Try to remember to breathe.

When the washcloth cools, throw it on the floor and get another one out of the bag. Repeat the steps above.

Keep going until the bag is empty.

The Sudafed, plus the Neo-Synepherine should loosen up the crud and shrink the nasal and sinus tissues. The hot packs loosen the crud so it becomes more liquid.

You should be able to blow huge chunks of nastiness out of your nose now. More nastiness will drain down the back of your throat.

If you STILL are congested, repeat the entire process (without the Sudafed).

You’re welcome.

~VOW

nellie, you have a good neighbor. There have been times when I was sans vehicle and when people gave me a lift, I appreciated it. I try to pay it forward now. Check with your PCP about a virtual appointment.

metal mouse, you don’t have to go to the doctor to get your flu shot. If you go to your pharmacy of choice, the pharmacist can give one to you. Take your insurance card and it should be free. Shoot, at the Pubic Sto’ and CVS at Tar-jay, they’ll even give you a gift card for getting one.

shoe, when I lived in northern Indiana in a county that bordered Michigan, we would save our soda and beer cans and make a monthly trip 20 minutes north to turn them in. No deposit paid, but they were recycled. A few years ago, the state paid out more in returns than it collected in deposits because of people doing what we did.

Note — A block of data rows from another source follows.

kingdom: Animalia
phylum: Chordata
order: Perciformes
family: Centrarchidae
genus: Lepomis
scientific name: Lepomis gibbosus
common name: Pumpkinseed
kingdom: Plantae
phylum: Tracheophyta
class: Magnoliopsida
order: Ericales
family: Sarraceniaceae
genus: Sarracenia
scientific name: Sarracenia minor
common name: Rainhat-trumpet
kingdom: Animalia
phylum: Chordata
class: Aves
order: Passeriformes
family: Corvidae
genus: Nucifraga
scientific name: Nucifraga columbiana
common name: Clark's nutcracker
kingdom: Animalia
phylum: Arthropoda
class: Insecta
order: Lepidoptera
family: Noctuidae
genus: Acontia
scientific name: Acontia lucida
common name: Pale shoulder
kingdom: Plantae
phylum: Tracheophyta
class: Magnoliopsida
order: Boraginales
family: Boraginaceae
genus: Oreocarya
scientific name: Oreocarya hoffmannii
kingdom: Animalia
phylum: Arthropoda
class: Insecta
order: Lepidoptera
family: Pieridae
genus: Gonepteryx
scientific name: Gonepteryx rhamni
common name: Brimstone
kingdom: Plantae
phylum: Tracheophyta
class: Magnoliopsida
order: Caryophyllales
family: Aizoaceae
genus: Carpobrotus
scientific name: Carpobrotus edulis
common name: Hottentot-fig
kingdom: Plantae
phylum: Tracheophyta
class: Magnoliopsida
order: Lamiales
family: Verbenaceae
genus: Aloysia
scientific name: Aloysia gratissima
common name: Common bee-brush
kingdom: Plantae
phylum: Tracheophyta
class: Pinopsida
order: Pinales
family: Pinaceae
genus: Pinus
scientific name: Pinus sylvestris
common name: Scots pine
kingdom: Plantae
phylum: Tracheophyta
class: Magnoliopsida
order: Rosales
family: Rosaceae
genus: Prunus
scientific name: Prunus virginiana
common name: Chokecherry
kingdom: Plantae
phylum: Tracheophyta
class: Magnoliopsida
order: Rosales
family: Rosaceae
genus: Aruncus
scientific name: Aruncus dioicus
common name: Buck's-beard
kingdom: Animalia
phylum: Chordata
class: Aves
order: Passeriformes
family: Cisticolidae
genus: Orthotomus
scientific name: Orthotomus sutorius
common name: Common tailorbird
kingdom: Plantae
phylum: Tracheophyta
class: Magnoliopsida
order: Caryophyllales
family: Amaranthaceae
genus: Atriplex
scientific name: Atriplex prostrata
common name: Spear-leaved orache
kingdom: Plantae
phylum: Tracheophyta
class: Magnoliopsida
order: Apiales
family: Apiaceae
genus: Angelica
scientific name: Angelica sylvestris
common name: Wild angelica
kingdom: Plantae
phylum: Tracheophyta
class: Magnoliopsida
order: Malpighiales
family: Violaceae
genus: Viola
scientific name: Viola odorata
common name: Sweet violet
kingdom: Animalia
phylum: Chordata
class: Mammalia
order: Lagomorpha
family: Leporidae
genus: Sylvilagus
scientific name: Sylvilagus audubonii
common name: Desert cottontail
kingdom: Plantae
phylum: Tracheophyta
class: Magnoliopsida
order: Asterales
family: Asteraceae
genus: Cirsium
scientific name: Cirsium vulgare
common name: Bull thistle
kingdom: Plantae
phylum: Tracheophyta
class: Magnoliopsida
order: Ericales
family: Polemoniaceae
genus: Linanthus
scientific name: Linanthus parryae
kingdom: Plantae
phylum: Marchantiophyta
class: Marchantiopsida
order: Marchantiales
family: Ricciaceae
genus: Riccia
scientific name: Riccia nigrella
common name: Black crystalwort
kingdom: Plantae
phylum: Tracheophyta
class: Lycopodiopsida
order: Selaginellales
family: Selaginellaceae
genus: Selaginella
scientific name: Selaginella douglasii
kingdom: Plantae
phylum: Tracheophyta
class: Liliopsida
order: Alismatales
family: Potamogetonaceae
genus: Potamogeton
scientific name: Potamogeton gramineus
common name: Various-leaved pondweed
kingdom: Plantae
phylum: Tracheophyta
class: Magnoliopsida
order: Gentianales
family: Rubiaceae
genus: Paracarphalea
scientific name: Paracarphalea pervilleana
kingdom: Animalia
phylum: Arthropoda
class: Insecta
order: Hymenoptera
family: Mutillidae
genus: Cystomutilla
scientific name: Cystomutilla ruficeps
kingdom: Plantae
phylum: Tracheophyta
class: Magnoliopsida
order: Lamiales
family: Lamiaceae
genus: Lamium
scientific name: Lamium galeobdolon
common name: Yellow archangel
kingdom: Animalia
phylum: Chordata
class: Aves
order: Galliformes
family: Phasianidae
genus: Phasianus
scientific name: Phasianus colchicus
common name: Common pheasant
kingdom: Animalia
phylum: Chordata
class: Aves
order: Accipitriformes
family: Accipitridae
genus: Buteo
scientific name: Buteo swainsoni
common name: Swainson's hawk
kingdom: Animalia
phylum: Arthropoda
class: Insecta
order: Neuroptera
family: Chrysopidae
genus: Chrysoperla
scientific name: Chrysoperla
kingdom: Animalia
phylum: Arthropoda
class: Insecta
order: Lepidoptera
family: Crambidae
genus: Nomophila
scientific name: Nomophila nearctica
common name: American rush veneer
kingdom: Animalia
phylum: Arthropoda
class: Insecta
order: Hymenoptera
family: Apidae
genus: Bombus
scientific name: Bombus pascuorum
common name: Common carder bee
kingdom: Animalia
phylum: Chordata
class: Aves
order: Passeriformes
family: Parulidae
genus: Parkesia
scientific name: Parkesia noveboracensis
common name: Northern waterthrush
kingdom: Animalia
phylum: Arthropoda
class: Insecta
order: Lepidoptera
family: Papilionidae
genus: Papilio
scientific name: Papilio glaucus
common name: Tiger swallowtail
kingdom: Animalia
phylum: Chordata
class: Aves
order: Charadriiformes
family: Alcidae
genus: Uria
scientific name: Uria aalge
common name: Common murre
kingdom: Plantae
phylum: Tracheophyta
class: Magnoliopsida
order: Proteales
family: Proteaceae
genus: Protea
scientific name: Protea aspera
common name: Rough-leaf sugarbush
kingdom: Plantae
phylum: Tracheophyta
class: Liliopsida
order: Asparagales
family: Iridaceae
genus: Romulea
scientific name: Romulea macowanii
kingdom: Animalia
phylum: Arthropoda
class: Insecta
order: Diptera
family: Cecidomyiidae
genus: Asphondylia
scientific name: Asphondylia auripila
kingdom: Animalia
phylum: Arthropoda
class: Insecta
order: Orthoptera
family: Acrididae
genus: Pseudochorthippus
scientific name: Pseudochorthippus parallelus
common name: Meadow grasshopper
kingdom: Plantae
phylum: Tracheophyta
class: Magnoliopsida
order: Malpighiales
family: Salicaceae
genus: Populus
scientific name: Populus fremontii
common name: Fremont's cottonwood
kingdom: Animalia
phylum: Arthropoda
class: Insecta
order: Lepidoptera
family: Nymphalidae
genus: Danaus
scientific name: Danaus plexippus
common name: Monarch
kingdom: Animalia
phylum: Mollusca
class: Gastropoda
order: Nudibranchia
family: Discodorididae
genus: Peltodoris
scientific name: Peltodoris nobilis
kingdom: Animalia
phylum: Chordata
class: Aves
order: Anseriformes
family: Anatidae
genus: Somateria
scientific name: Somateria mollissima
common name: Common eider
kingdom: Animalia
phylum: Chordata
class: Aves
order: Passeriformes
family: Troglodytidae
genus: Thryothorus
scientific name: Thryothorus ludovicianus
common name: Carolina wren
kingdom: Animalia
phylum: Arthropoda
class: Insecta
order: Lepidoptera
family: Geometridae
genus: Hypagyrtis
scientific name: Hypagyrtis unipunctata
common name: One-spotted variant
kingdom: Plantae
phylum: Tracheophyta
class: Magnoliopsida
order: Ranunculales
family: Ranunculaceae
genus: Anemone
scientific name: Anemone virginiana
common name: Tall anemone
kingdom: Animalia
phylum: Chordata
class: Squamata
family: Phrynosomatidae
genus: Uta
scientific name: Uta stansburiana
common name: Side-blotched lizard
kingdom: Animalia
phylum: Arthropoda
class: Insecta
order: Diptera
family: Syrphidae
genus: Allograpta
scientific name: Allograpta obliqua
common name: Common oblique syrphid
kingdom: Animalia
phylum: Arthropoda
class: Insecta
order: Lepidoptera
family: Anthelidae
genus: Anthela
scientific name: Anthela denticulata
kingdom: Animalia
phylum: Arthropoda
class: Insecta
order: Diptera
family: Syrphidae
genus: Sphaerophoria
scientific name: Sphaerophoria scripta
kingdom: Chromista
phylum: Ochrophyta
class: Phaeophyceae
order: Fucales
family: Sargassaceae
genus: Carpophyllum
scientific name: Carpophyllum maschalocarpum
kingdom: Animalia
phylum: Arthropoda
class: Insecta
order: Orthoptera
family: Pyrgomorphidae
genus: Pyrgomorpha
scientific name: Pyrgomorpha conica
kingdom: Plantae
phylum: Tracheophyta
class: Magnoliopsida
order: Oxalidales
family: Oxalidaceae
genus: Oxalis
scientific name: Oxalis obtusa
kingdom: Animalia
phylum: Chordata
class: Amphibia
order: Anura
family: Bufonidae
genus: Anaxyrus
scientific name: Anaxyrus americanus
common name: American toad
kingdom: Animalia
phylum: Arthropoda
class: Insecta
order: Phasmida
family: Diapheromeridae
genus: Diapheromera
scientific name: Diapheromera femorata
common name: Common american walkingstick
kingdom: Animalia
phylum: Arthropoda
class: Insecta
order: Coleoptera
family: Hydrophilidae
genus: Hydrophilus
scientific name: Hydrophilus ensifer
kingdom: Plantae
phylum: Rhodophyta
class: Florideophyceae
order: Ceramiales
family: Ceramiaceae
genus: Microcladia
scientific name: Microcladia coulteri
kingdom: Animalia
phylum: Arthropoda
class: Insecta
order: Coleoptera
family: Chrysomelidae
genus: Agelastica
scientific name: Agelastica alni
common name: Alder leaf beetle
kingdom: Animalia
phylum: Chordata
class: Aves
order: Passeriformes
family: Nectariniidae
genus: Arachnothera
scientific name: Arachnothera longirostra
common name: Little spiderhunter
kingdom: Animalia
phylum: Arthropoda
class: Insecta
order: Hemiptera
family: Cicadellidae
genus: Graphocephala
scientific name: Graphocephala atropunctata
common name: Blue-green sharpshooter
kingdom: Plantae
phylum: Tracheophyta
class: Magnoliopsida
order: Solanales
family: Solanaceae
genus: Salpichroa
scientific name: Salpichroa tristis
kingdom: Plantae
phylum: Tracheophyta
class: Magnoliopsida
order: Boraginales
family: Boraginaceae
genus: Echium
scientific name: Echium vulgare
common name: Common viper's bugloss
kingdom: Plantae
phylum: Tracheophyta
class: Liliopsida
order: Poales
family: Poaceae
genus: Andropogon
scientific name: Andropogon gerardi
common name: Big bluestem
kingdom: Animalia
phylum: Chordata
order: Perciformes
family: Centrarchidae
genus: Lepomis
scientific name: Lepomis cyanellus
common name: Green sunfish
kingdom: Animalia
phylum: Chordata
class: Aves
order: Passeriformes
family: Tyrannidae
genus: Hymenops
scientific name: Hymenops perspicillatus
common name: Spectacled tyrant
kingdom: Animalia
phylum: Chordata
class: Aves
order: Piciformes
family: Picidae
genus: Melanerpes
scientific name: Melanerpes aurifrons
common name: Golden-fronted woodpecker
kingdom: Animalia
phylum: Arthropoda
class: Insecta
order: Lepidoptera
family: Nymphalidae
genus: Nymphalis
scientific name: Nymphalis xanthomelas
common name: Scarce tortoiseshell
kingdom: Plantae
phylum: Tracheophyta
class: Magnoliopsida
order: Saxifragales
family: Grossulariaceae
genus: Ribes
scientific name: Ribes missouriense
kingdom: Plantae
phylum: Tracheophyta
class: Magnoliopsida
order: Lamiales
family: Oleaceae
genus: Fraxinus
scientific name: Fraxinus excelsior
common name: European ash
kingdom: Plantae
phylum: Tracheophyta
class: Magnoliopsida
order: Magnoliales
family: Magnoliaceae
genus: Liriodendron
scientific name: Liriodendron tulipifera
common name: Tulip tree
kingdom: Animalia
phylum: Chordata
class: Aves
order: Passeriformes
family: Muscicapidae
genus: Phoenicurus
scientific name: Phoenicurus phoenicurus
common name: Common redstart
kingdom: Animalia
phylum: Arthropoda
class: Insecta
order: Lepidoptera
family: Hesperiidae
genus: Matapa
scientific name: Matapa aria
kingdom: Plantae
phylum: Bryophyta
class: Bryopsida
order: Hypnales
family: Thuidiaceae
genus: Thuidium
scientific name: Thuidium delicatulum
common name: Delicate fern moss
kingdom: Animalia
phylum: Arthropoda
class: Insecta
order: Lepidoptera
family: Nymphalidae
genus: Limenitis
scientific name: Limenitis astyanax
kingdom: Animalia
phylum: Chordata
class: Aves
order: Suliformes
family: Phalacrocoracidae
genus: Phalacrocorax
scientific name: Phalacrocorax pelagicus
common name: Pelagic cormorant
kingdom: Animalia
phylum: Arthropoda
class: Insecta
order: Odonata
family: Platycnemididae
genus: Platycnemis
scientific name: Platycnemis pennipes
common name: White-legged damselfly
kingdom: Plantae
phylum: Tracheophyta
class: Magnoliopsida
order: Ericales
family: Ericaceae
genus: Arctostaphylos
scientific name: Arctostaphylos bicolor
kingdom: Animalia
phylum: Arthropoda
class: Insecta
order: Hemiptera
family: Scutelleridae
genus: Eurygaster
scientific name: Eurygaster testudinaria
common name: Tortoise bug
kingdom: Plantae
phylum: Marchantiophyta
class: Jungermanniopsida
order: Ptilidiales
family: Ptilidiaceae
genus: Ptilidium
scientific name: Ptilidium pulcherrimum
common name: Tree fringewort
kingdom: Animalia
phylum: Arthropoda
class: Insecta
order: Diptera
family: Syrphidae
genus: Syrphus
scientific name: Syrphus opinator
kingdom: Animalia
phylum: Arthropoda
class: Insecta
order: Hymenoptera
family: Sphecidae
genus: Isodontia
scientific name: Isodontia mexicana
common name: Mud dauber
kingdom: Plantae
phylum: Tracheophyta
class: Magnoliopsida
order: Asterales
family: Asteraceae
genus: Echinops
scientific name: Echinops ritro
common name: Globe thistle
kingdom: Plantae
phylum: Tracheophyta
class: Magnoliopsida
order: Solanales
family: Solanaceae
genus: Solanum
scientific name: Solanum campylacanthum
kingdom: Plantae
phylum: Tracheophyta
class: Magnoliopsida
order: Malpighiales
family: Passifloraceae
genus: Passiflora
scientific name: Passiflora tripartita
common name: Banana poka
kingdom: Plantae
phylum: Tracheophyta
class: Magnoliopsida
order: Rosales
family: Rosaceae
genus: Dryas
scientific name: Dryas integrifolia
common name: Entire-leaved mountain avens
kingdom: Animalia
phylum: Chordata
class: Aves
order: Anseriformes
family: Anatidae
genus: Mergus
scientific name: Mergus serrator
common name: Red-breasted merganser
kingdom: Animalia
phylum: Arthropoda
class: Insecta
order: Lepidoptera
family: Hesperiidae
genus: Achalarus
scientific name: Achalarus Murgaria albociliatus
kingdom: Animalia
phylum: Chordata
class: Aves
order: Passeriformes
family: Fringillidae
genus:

I had a low tire light on when I got into the car this morning so I swung around Discount Tire this afternoon to have them aired up. Once I got home, my new French press was in a box on the front step. When I ordered it, there were two colors available: red or black. At first, I put a red one im my cart and then noticed that it doubled my price. :open_mouth: I quickly deleted the red one and ordered a black one.

Stay safe and healthy y’all!

I heartily endorse VOW’s sinus regime as well. Feel free to mix and match hers and mine as tolerable to you. MzBoo just can’t stand the spritz up my nostrils thing (a decade of terrifying trips in teenhood to have just that done then packing shoved up both sides by the grim ENT doc and then half an hour under some bizarre lamp before the doc grotesquely pulled the packing out dripping with…well, you can guess). Glad we all could have this little talk (muffled though my blocked Eustachian tubes made it). Carry on.

Ever so glad to hear! I’m enjoying your enjoying your :coffee::coffee::coffee::coffee:. Here’s looking at you, kid :blush:

it just started monsooning. Glad I got Princess Pretty Paws out this afternoon. No more hockey for 2+ onths. I have a sad.

First pot, now coke. what is this, the 70s?

I was thinking “Drive by in a UPS package car”, but a straight up ass kicking works, too. But as long as he behaves. :wink:

@swampbear
@Miss_Owl
@FairyChatMom

To quote Anthony Bourdain: “Your body is not a temple, it’s an amusement park. Enjoy the ride.” (in Kitchen Confidential, 05.22.2000)

Man, I missed all the good stuff. What I wouldn’t give to have attended the original Woodstock. (Especially with modern Patagonia and R.E.I. gear!)

Now those are standards we can live by.

The roadrunner soup is EXCELLENT and there’s a bit more in the fridge, and then I put some in the freezer like a good, responsible adult.

I’m convinced a properly simmered bird soup can cure, well, almost anything.